The Last Rose of Summer
Anton RUBINSTEIN (1829-1894) Viola Sonata [27.55]
Mihail RADULESCU (b. 1943) Viola Suonata [10.30] *
Fritz KREISLER (1875-1962) arr. Alan H. Arnold Recitativo en Scherzo Caprice [5.09] *
Alexander SCRIABIN (1872-1915) arr. M. Sokolov; I. Safonov; G. Bezrukov: Desire; Mazurka; Prelude [4.25]*
Mikhail KUGEL (b. 1946) Prelude Ysaye [4.10]
Evgeny ZEMTSOV (b. 1940) Melodia [3.59] *
Wilhelm ERNST (1814-1865) Arr. Mikhail Kugel The Last Rose of Summer [10.19] *
G.F. HANDEL Concerto for viola and piano; 1st movement [6.50] **
* world premiere recordings
Mikhail Zemtsov (viola)
Dana Zemtsov (viola) **
Irina Shishkina (piano)
rec. live, Castle Duivenvoorde, Voorschoten, Netherlands, 6 Nov 2004. DDD



After an impassioned performance of the Rubinstein sonata enhanced by Zemtsov’s dusky and husky tone we come to two viola solos. And that is not the last we hear of the solo instrument: the disc also includes solos by Mikhail Kugel and another arranged by him. However let’s not skip over the Rubinstein sonata just yet. Anton Rubinstein has had a rather flaccid press. Frankly from what I have heard of the five piano concertos on Marco Polo he probably merits it. In the case of this work and specifically this heroic performance he deserves better. This sonata is no thin-lipped salon bloom but carries a genuine emotional charge floridly spanning the boundaries between Schumann and Tchaikovsky. The music is ardent and is here presented with both passion and a breathless yet disciplined awe. Time after time Zemtsov can be heard shaping each note with utmost care yet always keeping in touch with the ‘line’ of the piece. Shishkina’s piano is not perhaps the most luxurious of instruments but its bass qualities are unflinchingly captured and she is unfailingly responsive to the score and her partner. Not to be missed by admirers of early Rachmaninov or of Tchaikovsky.

Speaking of romantic afflatus the Russian transcriptions of piano solos by Scriabin are saturated with feeling and not to be missed.
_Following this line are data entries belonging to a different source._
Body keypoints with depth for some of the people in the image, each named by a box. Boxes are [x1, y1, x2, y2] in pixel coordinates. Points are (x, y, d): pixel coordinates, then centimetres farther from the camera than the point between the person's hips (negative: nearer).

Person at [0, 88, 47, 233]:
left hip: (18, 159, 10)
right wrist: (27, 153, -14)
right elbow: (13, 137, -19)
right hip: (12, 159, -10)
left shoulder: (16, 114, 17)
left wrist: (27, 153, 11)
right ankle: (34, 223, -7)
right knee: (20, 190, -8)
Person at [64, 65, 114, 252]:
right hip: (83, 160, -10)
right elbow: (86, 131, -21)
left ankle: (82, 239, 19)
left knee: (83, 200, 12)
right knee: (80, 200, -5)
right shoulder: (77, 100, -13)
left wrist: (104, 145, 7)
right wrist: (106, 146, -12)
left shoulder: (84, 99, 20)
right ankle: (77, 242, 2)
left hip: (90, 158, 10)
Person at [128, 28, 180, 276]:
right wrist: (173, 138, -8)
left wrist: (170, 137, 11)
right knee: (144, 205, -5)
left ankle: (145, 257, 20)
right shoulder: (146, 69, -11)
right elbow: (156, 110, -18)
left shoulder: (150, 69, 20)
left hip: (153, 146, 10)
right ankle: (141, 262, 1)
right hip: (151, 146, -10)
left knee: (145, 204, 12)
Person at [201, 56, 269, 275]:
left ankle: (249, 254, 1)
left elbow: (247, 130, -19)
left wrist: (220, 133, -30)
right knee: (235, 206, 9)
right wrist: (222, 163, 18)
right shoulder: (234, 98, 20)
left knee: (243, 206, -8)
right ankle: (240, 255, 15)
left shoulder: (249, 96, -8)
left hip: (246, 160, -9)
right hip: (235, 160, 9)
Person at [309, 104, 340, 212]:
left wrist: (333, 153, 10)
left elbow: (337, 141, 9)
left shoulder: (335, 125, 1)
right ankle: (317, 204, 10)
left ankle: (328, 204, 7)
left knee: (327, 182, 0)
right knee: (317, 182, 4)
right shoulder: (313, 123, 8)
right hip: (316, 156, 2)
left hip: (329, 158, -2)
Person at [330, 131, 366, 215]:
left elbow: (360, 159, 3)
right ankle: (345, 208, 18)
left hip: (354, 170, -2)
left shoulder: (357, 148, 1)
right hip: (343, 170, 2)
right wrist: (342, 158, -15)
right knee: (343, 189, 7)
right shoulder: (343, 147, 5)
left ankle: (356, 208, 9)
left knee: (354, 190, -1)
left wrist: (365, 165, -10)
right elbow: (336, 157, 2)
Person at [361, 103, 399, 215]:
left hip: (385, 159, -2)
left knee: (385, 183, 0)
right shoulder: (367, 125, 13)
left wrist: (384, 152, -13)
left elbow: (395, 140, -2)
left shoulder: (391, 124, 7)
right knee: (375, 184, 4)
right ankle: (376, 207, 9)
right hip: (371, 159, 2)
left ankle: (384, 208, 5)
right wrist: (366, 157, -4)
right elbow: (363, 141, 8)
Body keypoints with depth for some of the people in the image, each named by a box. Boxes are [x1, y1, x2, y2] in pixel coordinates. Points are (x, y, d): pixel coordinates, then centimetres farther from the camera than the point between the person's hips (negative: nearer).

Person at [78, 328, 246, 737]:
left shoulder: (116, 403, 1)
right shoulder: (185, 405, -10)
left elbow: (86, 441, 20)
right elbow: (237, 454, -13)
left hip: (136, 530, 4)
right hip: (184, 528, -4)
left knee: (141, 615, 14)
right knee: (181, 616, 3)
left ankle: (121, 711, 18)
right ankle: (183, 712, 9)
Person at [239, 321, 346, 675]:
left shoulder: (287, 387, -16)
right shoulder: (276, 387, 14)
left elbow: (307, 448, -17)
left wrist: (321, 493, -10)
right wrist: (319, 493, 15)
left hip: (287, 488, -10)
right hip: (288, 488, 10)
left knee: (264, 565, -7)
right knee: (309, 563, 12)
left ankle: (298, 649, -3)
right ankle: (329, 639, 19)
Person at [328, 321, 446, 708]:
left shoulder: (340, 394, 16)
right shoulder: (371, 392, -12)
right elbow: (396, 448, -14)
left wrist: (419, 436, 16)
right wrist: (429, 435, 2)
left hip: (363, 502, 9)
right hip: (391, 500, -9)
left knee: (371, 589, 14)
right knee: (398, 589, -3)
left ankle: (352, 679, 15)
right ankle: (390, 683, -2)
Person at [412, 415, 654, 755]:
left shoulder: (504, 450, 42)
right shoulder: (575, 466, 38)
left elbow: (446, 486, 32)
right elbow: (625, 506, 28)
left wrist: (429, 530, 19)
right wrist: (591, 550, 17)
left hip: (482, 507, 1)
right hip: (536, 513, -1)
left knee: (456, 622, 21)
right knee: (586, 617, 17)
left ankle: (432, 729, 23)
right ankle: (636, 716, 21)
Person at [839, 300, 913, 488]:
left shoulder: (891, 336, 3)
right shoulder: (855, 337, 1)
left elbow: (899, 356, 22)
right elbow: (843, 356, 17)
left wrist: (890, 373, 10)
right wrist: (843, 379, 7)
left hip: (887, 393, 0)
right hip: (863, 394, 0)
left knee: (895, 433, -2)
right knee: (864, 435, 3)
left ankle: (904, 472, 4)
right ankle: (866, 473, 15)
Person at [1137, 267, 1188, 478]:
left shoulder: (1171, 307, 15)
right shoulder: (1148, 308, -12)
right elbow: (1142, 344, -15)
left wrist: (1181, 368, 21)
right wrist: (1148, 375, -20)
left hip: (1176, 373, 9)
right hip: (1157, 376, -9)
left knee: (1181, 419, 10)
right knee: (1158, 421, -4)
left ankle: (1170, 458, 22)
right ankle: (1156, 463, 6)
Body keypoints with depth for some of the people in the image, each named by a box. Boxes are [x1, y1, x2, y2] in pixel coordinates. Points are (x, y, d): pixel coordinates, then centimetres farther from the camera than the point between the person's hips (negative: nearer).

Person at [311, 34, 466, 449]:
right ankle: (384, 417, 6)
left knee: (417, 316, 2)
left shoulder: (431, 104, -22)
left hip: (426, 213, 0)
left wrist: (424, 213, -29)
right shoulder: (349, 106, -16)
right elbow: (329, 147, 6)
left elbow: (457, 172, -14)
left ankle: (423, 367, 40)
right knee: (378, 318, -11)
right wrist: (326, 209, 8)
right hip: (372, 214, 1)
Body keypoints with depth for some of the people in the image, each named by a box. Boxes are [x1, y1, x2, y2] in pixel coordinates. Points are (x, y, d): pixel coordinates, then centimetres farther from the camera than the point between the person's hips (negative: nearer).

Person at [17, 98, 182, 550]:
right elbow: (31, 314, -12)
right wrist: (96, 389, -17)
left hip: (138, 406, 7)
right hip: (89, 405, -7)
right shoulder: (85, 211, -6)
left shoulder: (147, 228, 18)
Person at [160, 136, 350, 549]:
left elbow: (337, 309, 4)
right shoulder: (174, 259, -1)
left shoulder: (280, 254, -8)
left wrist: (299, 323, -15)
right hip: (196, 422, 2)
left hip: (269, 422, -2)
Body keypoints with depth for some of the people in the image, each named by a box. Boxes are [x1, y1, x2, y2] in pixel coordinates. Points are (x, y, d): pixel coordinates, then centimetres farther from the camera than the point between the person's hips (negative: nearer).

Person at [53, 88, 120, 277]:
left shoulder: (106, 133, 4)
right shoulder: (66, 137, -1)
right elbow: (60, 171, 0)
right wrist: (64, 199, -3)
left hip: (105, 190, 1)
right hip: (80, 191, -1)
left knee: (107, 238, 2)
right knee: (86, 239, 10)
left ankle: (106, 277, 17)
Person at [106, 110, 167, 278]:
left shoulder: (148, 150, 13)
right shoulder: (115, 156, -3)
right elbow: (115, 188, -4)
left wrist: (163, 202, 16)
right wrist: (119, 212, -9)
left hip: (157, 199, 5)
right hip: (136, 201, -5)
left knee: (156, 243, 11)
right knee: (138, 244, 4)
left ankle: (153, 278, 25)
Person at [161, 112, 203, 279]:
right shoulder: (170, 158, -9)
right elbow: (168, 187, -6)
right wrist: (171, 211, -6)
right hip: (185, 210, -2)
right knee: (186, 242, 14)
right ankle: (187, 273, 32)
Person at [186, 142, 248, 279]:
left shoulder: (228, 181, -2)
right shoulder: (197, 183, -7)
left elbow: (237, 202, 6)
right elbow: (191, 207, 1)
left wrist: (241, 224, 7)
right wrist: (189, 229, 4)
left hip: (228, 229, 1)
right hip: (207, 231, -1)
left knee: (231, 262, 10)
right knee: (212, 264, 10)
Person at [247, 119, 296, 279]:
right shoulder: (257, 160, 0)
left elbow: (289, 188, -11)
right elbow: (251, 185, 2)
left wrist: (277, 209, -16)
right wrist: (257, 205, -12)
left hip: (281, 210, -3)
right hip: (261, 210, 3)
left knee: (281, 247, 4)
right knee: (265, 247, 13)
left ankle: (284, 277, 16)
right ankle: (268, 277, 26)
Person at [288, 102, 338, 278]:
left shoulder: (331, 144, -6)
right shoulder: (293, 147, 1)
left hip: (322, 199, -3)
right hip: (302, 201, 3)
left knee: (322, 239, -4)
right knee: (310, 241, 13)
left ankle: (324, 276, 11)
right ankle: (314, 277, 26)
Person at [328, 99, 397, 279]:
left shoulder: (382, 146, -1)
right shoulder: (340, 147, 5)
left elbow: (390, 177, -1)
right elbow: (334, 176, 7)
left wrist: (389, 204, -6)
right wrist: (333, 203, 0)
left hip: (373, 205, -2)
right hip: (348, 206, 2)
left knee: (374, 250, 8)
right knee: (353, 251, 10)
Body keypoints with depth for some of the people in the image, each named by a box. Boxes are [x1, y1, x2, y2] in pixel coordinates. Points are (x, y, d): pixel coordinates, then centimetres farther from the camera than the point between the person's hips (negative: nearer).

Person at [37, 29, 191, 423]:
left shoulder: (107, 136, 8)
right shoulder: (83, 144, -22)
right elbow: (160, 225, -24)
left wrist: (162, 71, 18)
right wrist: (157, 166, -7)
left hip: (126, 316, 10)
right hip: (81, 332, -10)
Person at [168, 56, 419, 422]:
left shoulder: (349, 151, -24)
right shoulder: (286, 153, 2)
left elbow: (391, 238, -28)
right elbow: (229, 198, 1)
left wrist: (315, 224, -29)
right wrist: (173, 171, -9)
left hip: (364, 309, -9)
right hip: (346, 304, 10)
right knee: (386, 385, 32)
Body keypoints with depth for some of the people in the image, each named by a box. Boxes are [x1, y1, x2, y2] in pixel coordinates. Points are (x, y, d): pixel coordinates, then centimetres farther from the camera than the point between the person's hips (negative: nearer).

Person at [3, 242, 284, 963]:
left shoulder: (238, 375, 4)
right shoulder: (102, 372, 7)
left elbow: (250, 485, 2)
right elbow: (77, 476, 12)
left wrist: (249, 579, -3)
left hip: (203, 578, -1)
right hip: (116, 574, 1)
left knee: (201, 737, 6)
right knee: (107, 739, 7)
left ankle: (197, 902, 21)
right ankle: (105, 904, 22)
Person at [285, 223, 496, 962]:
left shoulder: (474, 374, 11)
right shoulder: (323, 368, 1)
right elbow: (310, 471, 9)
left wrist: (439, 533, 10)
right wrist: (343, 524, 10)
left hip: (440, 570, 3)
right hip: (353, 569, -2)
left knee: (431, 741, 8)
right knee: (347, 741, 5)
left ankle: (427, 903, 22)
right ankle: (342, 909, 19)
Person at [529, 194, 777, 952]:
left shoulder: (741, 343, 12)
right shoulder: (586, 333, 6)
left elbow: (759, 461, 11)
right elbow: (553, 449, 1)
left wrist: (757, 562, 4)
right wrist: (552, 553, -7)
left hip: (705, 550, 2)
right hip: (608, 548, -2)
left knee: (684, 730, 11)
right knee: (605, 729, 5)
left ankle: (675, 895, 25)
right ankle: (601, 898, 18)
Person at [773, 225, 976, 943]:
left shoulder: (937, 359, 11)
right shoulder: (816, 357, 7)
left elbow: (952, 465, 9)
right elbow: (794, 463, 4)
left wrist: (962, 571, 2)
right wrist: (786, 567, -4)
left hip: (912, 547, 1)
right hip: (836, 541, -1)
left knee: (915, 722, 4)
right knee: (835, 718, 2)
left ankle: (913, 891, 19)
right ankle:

The Mazurka lacks that febrile and volatile spontaneity but the flanking movements carry the authentic voice of the composer.

Evgeny Zemtsov is the violist’s father. His unassumingly titled Melodia has both simplicity and pathos mixed with the faintest hint of Mid-European folk influence. It’s a very likeable piece.

Michael Radulescu’s soliloquy opens in an atmosphere of haunted sepia-toned melancholia with modest excursions into dissonance. It becomes increasingly vehement and is strongly tinged with Balkan flavours. Its parabola curves down into the pensive material with which the piece opened. Kreisler’s Recitativo is not a piece I had heard before. Again it is for viola and puts the instrument through the sort of hoops set by Bach and Paganini. The Ysaye Prelude by Kugel again puts the instrument through its paces but takes a little more time than the Kreisler to present poetic substance. The Ernst Variations on ‘The Last Rose of Summer’ put the well known piano-stool theme through the Paganinian mincer. Listen to the superbly skeletal double-stopping at 7:20 onwards.

The bonus track is of Mikhail Zemtsov’s twelve year old daughter in the cantabile first movement of the Handel concerto for viola and piano. She gives a securely rounded and satisfying performance - remarkable for its constancy of motion.

Zemtsov clearly has no time for the lithe-toned viola school. He rapturously draws from the instrument its rosin-sticky celloistic qualities.

There are no background notes nor are dates or playing times given for the works. These details should be picked up in what I hope will be future enterprising releases from Zemtsov.

Mr Zemtsov was also kind enough to send me a private CDR of the Viola Sonata by Scharwenka a composer whose chamber works have appeared on Hyperion: review We must all hope that a recording of the Scharwenka sonata will soon be issued by Mr Zemtsov or that it will be taken up by another company. Quite apart from anything else I would recommend that he looks long and hard at Arthur Benjamin’s wartime Viola Sonata (especially in its guise with orchestra) - a spirited work preoccupied with the sort of troubled emotional material and stormy conflict that marks out the Benjamin Symphony as one of the finest symphonies since Prokofiev 6.